Honey bees got through the winter relatively well
Beekeepers always look a bit anxiously into the beehives in spring: did the colonies survive the winter well? This year, the answer varies by region.
According to a survey, bees in Germany got through the winter better than in previous years. It is true that every ninth colony of bees did not survive the winter, according to a survey by the Bees and Beekeeping Center in Mayen (Rhineland-Palatinate). Accordingly, 11.6 percent of the colonies died in the winter.
But compared to previous years, that’s not much. In the early winter, for example, almost 21 percent did not survive the cold season. The average in recent years has been 15 percent. Christoph Otten, head of the specialist center, suspects that the reason is that the bees went into the winter very vigorously last season.
Otten does not see a general trend over the years. “The range of fluctuation is strong,” says the expert.
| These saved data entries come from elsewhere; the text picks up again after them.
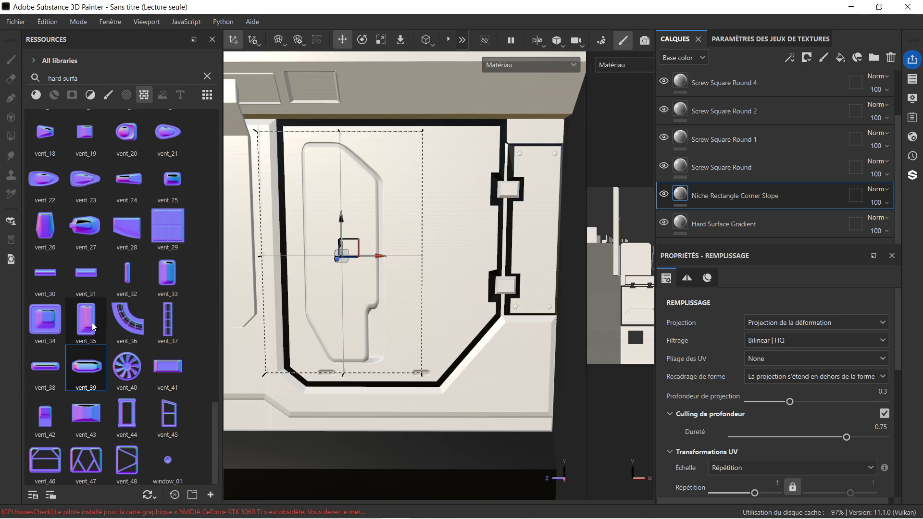
mouse_move(87, 320)
left_mouse_down()
mouse_move(420, 219)
mouse_move(457, 288)
left_mouse_up()
Delete the trial vent_35 stamp.
scroll(464, 242, "down", 2)
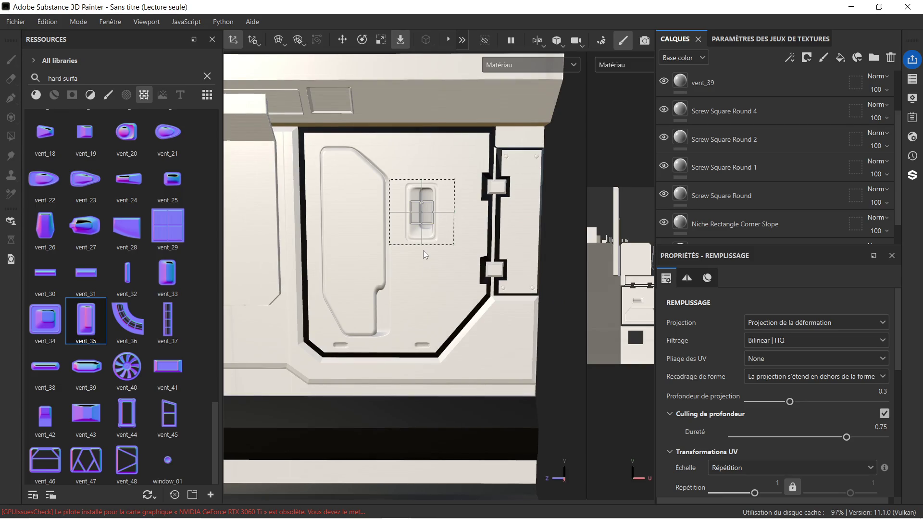
scroll(423, 249, "down", 2)
scroll(423, 249, "up", 3)
scroll(761, 86, "down", 1)
scroll(739, 115, "up", 3)
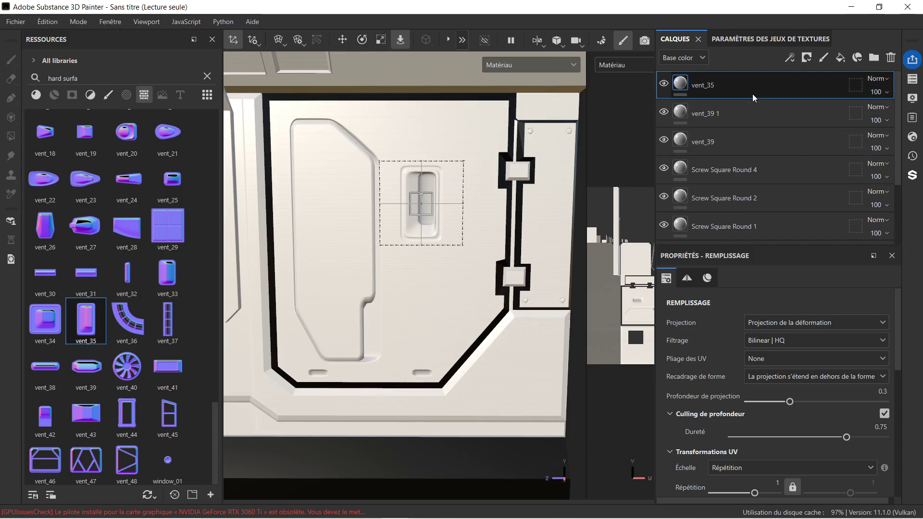
key("Delete")
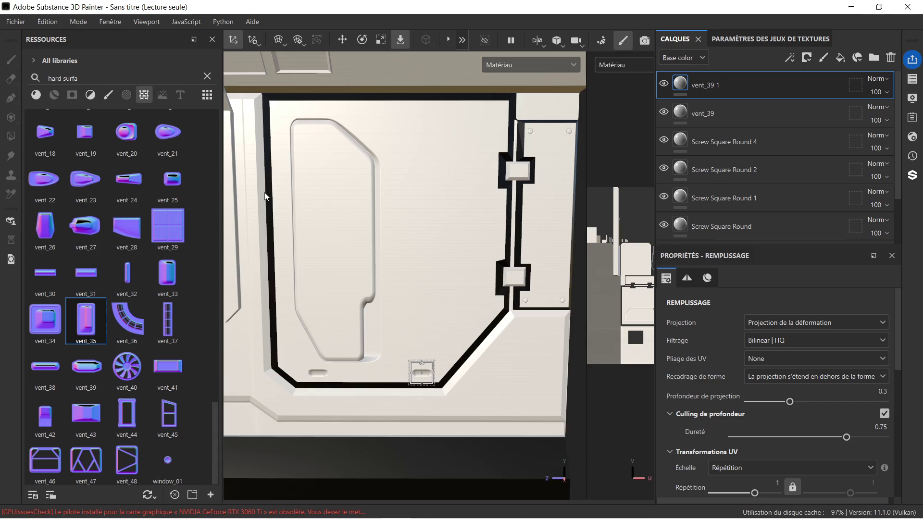
Delete the Niche Rectangle Corner Slope layer, removing the niche from the door panel.
left_click(717, 100)
left_click(725, 198)
scroll(730, 219, "down", 2)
The winter losses therefore do not have a direct effect on the amount of honey produced.
The results of the survey are not equally pleasing for all federal states. For example, beekeepers in Schleswig-Holstein reported a loss of 21.4 percent, while in Baden-Württemberg it was only 8.8 percent. According to the specialist center, the reasons for the regional differences include different weather conditions.
However, the data are only comparable to a limited extent. Because depending on the region, different numbers of reports were received. In Bavaria, for example, there were almost 2,000, in Mecklenburg-Western Pomerania only 86. “The lower the number of cases, the more shaky the statements are,” says Otten.
Data not necessarily representative
Almost 8,000 out of around 100,000 beekeepers nationwide took part in the survey on winter loss rates. According to the specialist center, the data are therefore not necessarily representative. However, comparisons between different years are generally valid, since the same apiaries presumably always reported their losses.
Winter poses various dangers for bees. Among other things, the Varroa mite damages the winter bees, which hatch in the fall and keep the hive warm. According to the specialist center, almost 100,000 bee colonies were wintered last winter. A good 11,000 of them died.